Data Validation for Business Intelligence

Recently, there have been several exciting products released in the BI space around data visualization and optimization to handle sophisticated information challenges. However, I have been surprised that there are no software products or technologies to help with something as fundamental as data validation for data warehouses. Most of the projects that I have encountered end up spending an inordinate amount of time at the tail end in trying to get the data to tie in the data warehouse. There is usually a subset of transactions missing, that were not thoroughly understood as relevant to a particular calculation and must be replicated from the source ERP system to the data warehouse.

There are some products that help with data quality, and information profiling but they fall short in semantically walking the lienage of the metric that you may see on one report to a metric that you may see on another.
We can argue that the root cause of the issue is related to multiple versions of the truth, however, I belive that multiple versions will always exist because some events are relevant to certain decisions vs. others. eg. If I am trying to understand customer sales, I am primarily interested in product sales vs. for financial reporting shipping and handling charges will usually be included as part of a sales number.

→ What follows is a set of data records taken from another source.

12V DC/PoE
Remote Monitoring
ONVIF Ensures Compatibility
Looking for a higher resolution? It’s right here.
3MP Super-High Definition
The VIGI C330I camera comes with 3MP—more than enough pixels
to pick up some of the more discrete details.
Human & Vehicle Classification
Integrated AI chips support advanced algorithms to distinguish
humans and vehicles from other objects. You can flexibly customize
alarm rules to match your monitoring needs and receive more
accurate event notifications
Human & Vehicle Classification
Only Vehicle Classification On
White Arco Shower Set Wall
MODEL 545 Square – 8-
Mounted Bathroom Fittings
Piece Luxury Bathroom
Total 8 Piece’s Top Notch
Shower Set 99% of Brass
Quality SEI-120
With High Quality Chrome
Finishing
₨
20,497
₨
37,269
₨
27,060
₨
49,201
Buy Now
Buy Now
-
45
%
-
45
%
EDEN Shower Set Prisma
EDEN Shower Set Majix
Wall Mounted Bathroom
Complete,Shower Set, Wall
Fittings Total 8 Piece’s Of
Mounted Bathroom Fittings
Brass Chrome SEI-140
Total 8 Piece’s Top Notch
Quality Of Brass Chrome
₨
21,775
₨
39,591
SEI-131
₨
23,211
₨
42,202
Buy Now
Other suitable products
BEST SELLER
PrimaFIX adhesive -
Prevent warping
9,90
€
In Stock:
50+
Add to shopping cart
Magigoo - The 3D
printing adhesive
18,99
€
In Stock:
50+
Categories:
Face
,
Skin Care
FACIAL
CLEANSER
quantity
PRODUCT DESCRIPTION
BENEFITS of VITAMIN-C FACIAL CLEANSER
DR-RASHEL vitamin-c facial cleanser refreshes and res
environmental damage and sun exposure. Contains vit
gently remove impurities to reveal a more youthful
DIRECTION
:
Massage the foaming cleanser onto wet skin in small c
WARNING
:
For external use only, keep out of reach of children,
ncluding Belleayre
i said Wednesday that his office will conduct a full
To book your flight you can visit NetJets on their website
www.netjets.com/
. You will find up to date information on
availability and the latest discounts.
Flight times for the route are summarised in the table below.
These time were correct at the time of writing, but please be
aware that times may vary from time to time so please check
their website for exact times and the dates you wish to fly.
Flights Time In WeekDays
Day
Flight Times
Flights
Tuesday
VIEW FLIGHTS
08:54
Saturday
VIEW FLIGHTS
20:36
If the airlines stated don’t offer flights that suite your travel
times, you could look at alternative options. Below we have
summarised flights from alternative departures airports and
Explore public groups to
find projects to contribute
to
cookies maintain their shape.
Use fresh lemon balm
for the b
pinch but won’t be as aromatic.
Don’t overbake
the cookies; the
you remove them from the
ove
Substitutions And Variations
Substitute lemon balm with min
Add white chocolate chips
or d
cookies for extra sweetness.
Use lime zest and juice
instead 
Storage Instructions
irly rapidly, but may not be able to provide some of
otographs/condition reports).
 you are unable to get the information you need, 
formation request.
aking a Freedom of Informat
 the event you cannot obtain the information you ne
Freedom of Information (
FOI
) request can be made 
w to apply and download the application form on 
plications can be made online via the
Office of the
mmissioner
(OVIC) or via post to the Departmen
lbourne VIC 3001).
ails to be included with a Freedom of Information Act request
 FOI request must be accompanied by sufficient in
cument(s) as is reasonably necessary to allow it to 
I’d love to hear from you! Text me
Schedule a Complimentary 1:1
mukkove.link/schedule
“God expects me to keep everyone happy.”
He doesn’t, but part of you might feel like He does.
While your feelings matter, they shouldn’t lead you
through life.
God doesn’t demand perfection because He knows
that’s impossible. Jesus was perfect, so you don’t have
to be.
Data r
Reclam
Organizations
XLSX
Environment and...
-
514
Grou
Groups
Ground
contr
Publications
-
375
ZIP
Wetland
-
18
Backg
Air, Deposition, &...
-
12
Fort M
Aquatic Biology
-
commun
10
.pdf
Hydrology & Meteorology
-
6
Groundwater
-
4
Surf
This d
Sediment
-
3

Unfortunately, human beings has neither the patience nor the presence to use all their words so when there is a conversation going on, both those numbers may be reported and referred to as sales.

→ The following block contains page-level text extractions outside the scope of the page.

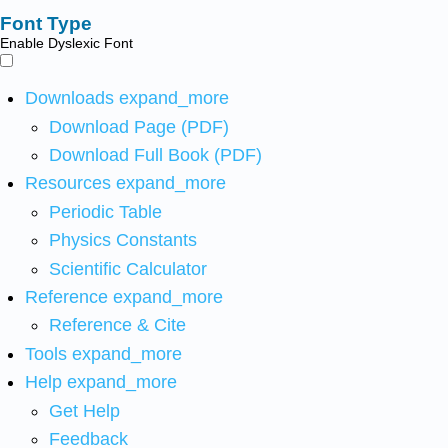
Font Type
Enable Dyslexic Font
Downloads
expand_more
Download Page (PDF)
Download Full Book (PDF)
Resources
expand_more
Periodic Table
Physics Constants
Scientific Calculator
Reference
expand_more
Reference & Cite
Tools
expand_more
Help
expand_more
Get Help
Feedback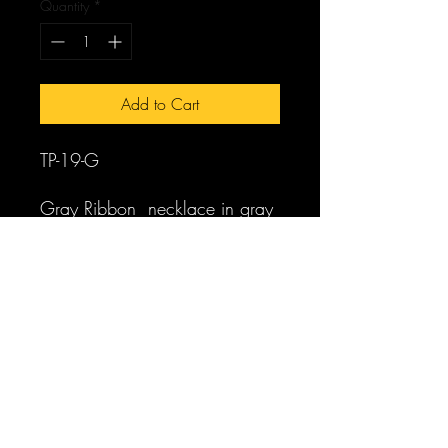
Quantity
*
Add to Cart
TP-19-G
Gray Ribbon necklace in gray
coin pearls and Lucite crystals
worn beautifully tied in a
ribbon in the back. Can wear
two together and you decide
the length. Comes in white coin
pearls as well.
Earrings available that match.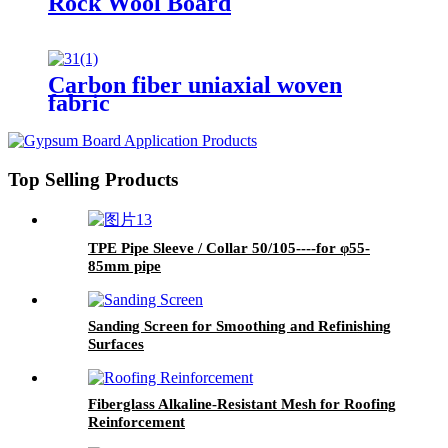
Rock Wool Board
Carbon fiber uniaxial woven
fabric
Top Selling Products
TPE Pipe Sleeve / Collar 50/105----for φ55-
85mm pipe
Sanding Screen for Smoothing and Refinishing
Surfaces
Fiberglass Alkaline-Resistant Mesh for Roofing
Reinforcement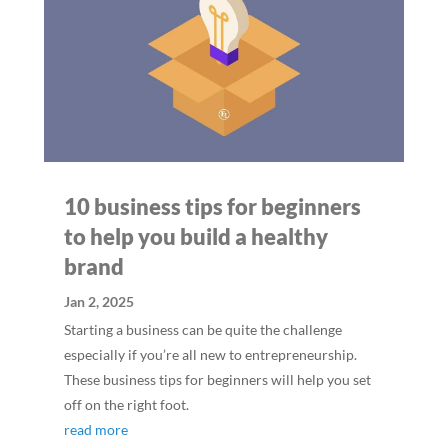
10 business tips for beginners
to help you build a healthy
brand
Jan 2, 2025
Starting a business can be quite the challenge
especially if you’re all new to entrepreneurship.
These business tips for beginners will help you set
off on the right foot.
read more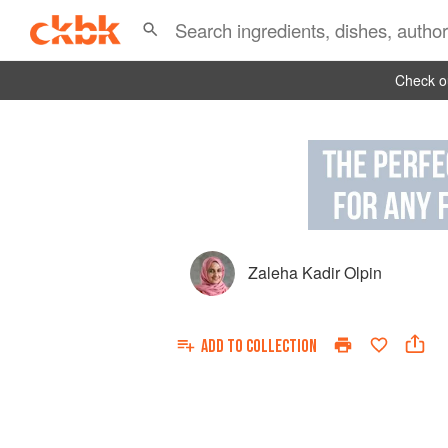
Check ou
Zaleha Kadir Olpin
ADD TO
COLLECTION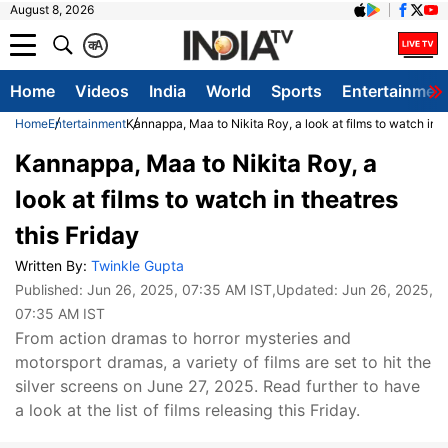
August 8, 2026
क
A
Home
Videos
India
World
Sports
Entertainmen
Home
Entertainment
Kannappa, Maa to Nikita Roy, a look at films to watch in t
Kannappa, Maa to Nikita Roy, a
look at films to watch in theatres
this Friday
Written By:
Twinkle Gupta
Published:
Jun 26, 2025, 07:35 AM IST
,Updated:
Jun 26, 2025,
07:35 AM IST
From action dramas to horror mysteries and
motorsport dramas, a variety of films are set to hit the
silver screens on June 27, 2025. Read further to have
a look at the list of films releasing this Friday.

In my 12 years in this domain, this has been an ongoing issue, how can we "tie" the data in the data warehouse to an existing "known" source. It is irrelevant whether the known source is right or wrong, the information has to link to the source system for it to gain acceptance in the data warehouse.

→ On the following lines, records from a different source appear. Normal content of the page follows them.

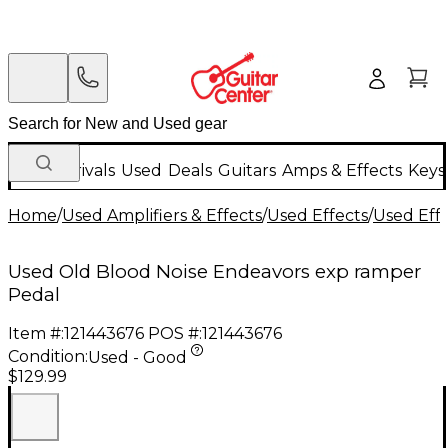
New Arrivals
Used
Deals
Guitars
Amps & Effects
Keys
Home
/
Used Amplifiers & Effects
/
Used Effects
/
Used Eff
Used Old Blood Noise Endeavors exp ramper
Pedal
Item #:
121443676
POS #:
121443676
Condition:
Used - Good
$129.99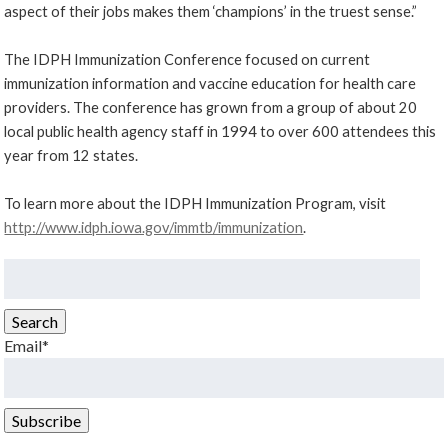
aspect of their jobs makes them ‘champions’ in the truest sense.”
The IDPH Immunization Conference focused on current
immunization information and vaccine education for health care
providers. The conference has grown from a group of about 20
local public health agency staff in 1994 to over 600 attendees this
year from 12 states.
To learn more about the IDPH Immunization Program, visit
http://www.idph.iowa.gov/immtb/immunization
.
Search
for:
Search
Email*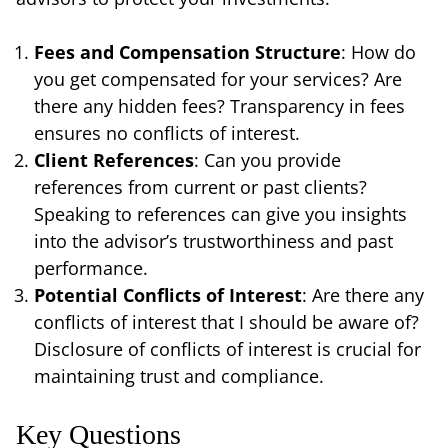
Fees and Compensation Structure
: How do
you get compensated for your services? Are
there any hidden fees? Transparency in fees
ensures no conflicts of interest.
Client References
: Can you provide
references from current or past clients?
Speaking to references can give you insights
into the advisor’s trustworthiness and past
performance.
Potential Conflicts of Interest
: Are there any
conflicts of interest that I should be aware of?
Disclosure of conflicts of interest is crucial for
maintaining trust and compliance.
Key Questions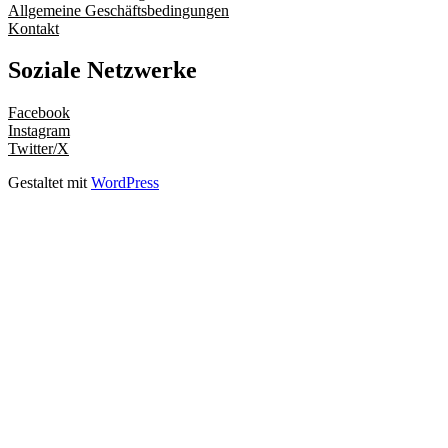
Allgemeine Geschäftsbedingungen
Kontakt
Soziale Netzwerke
Facebook
Instagram
Twitter/X
Gestaltet mit
WordPress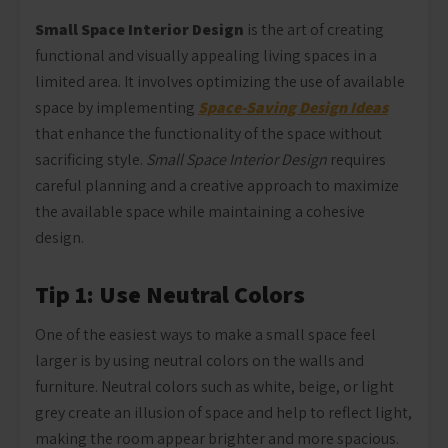
Small Space Interior Design
is the art of creating
functional and visually appealing living spaces in a
limited area. It involves optimizing the use of available
space by implementing
Space-Saving Design Ideas
that enhance the functionality of the space without
sacrificing style.
Small Space Interior Design
requires
careful planning and a creative approach to maximize
the available space while maintaining a cohesive
design.
Tip 1: Use Neutral Colors
One of the easiest ways to make a small space feel
larger is by using neutral colors on the walls and
furniture. Neutral colors such as white, beige, or light
grey create an illusion of space and help to reflect light,
making the room appear brighter and more spacious.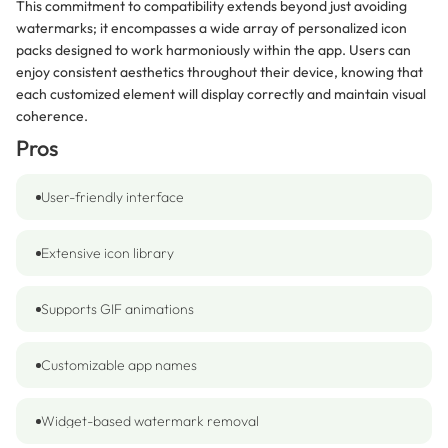
This commitment to compatibility extends beyond just avoiding
watermarks; it encompasses a wide array of personalized icon
packs designed to work harmoniously within the app. Users can
enjoy consistent aesthetics throughout their device, knowing that
each customized element will display correctly and maintain visual
coherence.
Pros
User-friendly interface
Extensive icon library
Supports GIF animations
Customizable app names
Widget-based watermark removal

I also find it fascinating that most of the business people can look at a number and state that it doesn't tie, even though they have no idea how that number is calculated in the first place.

The reason this problem has not been solved because understanding the context and semantics are very important and most technologies stil fall short in trying to "understand" relevance. Maybe this is a search problem after all and the new semantic web will help us conquer this fundamental BI problem at some point in the near future.